I don't know if it's just me, maybe other wine rack makers could chime in, but I could never find a "one size fits all" wine rack, or rack design for me and were I wanted to put it. I found a lot of post, here and on the internet about wine racks and stole some idea's that I thought would work for me. I think I got the idea of insetting the cross members from Masta, The 3 tier bottle stacking per shelf on another thread and the idea of not standardizing my widths on the short little pieces that the bottle goes into due to having many size bottles. So i guess my point would be is to look at would others are doing, see what you like and compare that to what your needs are (or will be), then design your rack, it quite easy. When I build my next one next to this one, I will take pictures and post them. *Edited by: jobe05 *


----------



## Wade E (Feb 23, 2007)

I agree, Jobe you have a nice rack!




No really what do you mea about not standardizing widths of short pcs.


----------



## jobe05 (Feb 23, 2007)

LOL....... Glad you asked because I didn't know if I explained that very well. I was talking about those little 1/2" x 1/2" x 9" pieces of wood that go between each bottle. Some racks are a standard with for 750 ML bottles. The smaller bottles will fall through the opening and te larger bottles will overlap them and roll around and not stack very well. So I have one shelf, top on this rack that has closer spacing for those small or thinner bottles (Like my port bottles). One rack that I spaced them further apart for tos wider 2 litre bottles and well made Large 750 ML Chardonnay bottles, and the rest just fit the 750 ML bottles.


----------



## Wade E (Feb 23, 2007)

Okay I thought maybe you just closed your eyes and screwed them were ever they fell!


----------



## NorthernWinos (Feb 23, 2007)

These are the racks we made a couple years ago...they work fine for average sized bottles...






There is a larger Burgundy style bottle that is tight fit, but can still get them in there...

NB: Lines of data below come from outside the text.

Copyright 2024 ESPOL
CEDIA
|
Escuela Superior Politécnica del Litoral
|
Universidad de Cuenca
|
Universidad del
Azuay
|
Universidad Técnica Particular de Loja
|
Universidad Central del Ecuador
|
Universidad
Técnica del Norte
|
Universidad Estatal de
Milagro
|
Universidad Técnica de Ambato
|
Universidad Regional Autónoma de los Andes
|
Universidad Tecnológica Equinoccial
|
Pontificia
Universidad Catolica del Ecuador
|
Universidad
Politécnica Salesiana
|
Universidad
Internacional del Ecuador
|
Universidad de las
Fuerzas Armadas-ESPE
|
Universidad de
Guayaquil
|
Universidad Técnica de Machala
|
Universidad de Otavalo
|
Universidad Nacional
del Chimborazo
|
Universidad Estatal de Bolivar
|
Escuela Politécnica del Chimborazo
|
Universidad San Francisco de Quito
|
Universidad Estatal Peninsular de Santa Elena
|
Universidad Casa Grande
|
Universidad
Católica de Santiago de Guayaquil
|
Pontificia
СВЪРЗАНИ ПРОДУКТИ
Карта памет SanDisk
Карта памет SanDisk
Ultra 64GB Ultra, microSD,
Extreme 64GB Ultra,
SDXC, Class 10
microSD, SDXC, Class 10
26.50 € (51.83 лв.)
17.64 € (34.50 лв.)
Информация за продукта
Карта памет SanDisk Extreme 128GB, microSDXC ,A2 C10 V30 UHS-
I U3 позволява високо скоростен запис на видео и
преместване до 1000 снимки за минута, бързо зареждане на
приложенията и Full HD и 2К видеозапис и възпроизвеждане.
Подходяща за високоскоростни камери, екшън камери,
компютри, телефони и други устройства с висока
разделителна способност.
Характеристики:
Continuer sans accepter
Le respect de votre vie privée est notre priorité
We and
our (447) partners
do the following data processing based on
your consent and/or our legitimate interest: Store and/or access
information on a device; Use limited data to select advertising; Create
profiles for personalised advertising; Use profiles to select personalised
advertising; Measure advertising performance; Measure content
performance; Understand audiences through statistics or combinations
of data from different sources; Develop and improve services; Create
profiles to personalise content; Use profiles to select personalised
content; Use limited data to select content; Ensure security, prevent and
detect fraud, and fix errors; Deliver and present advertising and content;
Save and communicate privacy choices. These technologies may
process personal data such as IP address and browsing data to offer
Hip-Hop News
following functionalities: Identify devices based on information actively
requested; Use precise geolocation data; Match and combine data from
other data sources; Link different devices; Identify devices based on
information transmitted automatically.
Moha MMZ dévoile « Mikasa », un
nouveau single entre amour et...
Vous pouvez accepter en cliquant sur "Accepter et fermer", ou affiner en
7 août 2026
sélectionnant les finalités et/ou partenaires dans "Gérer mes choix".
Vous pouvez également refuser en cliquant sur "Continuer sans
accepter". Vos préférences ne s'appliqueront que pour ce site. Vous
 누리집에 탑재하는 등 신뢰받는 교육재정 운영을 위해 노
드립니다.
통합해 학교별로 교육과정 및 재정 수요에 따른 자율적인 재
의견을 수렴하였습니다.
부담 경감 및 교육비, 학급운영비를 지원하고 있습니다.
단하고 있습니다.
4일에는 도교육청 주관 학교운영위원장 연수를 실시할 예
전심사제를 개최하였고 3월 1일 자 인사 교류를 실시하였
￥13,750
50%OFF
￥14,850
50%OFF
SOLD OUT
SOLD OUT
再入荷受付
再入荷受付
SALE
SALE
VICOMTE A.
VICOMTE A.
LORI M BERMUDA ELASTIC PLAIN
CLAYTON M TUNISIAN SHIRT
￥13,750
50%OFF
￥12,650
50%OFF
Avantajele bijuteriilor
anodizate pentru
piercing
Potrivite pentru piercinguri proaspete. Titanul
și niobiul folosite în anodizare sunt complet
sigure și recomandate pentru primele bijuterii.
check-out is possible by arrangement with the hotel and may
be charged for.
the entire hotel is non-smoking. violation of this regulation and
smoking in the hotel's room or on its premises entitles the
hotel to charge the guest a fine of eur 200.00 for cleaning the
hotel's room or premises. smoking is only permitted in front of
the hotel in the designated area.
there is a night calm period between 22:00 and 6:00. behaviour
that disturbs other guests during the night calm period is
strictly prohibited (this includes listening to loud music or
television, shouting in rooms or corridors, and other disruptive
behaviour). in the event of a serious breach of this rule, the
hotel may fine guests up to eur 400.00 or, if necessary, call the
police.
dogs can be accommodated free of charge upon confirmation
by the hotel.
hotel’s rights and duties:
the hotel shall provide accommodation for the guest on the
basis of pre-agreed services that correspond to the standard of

The plans were from Ron Hazelton's Site....

http://www.ronhazelton.com/howto/wine_rack.htm

Drawing from Site...

http://www.ronhazelton.com/images/pdf/winerack.pdf



We made 8 racks that hold 24 bottles each to fit on our shelves...we have the racks 2 deep on the shelves...kind of have to make do with the space we had.

Then I use plastic crates laid on their sides to hold other bottles...those work good to stack Bordeaux [Claret] style bottles


----------



## Wade E (Feb 23, 2007)

Very nice NW, went for the scalloped look. Thats a lot of extra but looks awesome.


----------



## NorthernWinos (Feb 23, 2007)

My husband grew up in his Dad's cabinet shop and then worked his first jobs with some old masters in cabinet shops...he makes very nice things, but is way too fussy...everything has to be sanded just right...I hate sanding....and after we used an electric sander that had cylinders I was the one doing the last sanding...only with his approval.

The scallops are very nice, and each 24 bottle rack could stand alone in any setting....there are a few bigger bottles that just fit, but the labels get roughed up a bit...that's a tight fit.

I like the wine rack that has all the little boards that hold each bottle....those are very space efficient, and I would love to have one of those too, but our space is very limited....built the house before we got into winemaking, and skimped a bit on the size of the root cellar...crammed as much as we could into a fairly small house....so it goes.

Seems we have enough storage to fit our production/consumption....



*Edited by: Northern Winos *


----------



## grapeman (Feb 23, 2007)

That is a nice use of space NW. You have a little of everything there. Those Red Taters look really good.


----------



## Bill (Feb 23, 2007)

Hi Wade:
I have 9 gallonsof mixed fruits and used my new corker
to cork my pear abd blueberry worked like a charm.
Tasted the pear and it sure diffrent from the first taste
it is 6 mo. ( I all most fell off the chair when I gave it a taste
test as it was great) to think I almost put it in the drain


----------



## Wade E (Feb 24, 2007)

Excellent, glad you like it now. Just goes to show what time can do!


----------